Conspiracy theories come and go but the relative impact of QAnon in America and across Europe along with its alliances to anti-semitic, white fascist, neo-Nazi, white supremacist and white nationalist movements and organisations will continue. The context for much of these divisions is economic, but even with the Democrats, it is likely to remain a considerable factor in what the next POTUS can ultimately achieve. The echo chamber effects that social media provides is also a significant factor. This genie is firmly out of the bottle.

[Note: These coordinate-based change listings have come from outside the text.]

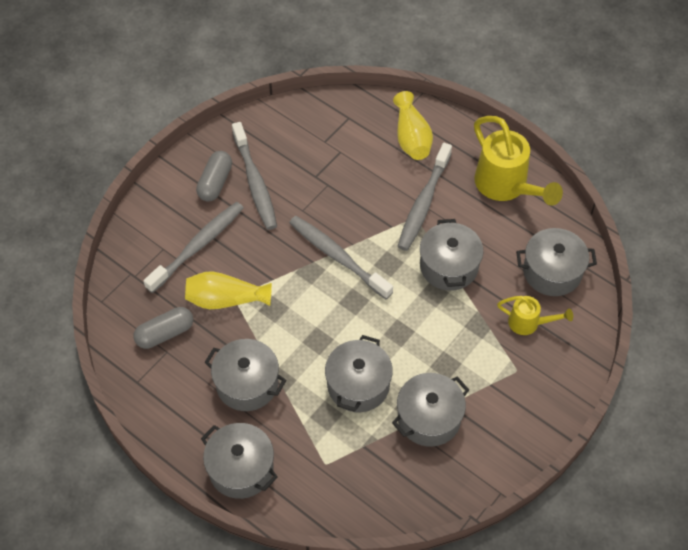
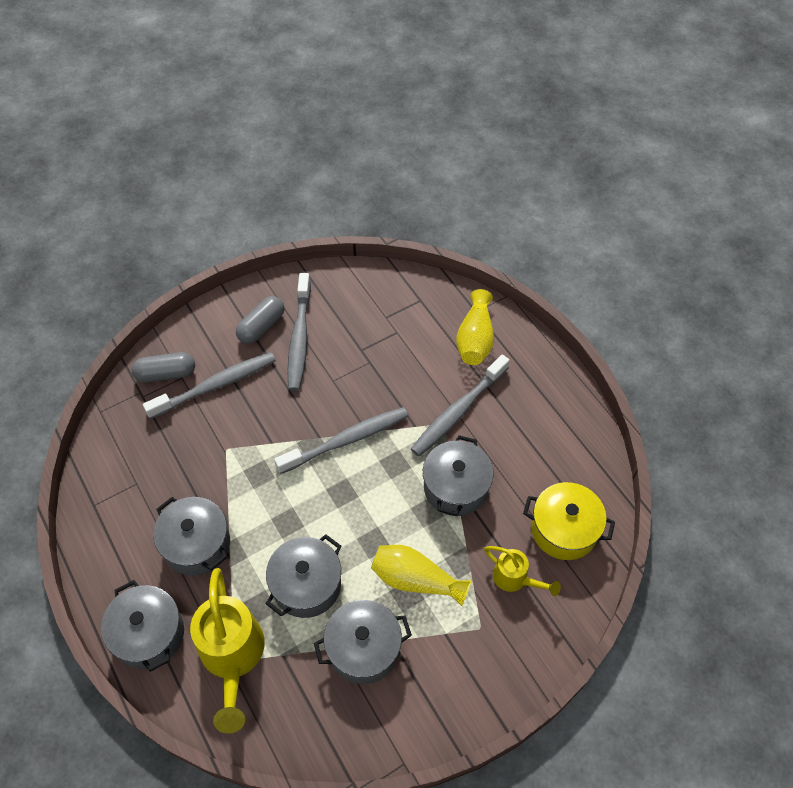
camera: 20 degrees right, 0 degrees up
grey capsule [134,307,193,349] -> grey capsule moved to [132,352,195,383]
yellow vase [185,271,272,309] -> yellow vase moved to [371,545,471,606]
grey toothbrush [289,216,393,299] -> grey toothbrush turned 90 degrees clockwise [274,407,408,474]
yellow watering can [474,116,563,206] -> yellow watering can moved to [190,568,265,734]
grey pot [516,228,597,296] -> yellow pot [523,482,615,560]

Banning Trump from Twitter will have the effect of driving his followers underground. It also provides succour to those arguing that there is a freedom of speech dimension to consider, which arguably has some merit despite the enormous damage Trump managed to afflict in 280 characters at a time. For others, his banishment could not have come a moment sooner. Conspiracy theory movements will continue to grow and his followers, in particular among QAnon, anti-vaxxers, anti-5G devotees, will find new ways of duping themselves — but the risk is that theses forces could turn darker and uglier, with both terrorism experts and the FBI warning of the inevitability of further violence. We wait in dismay.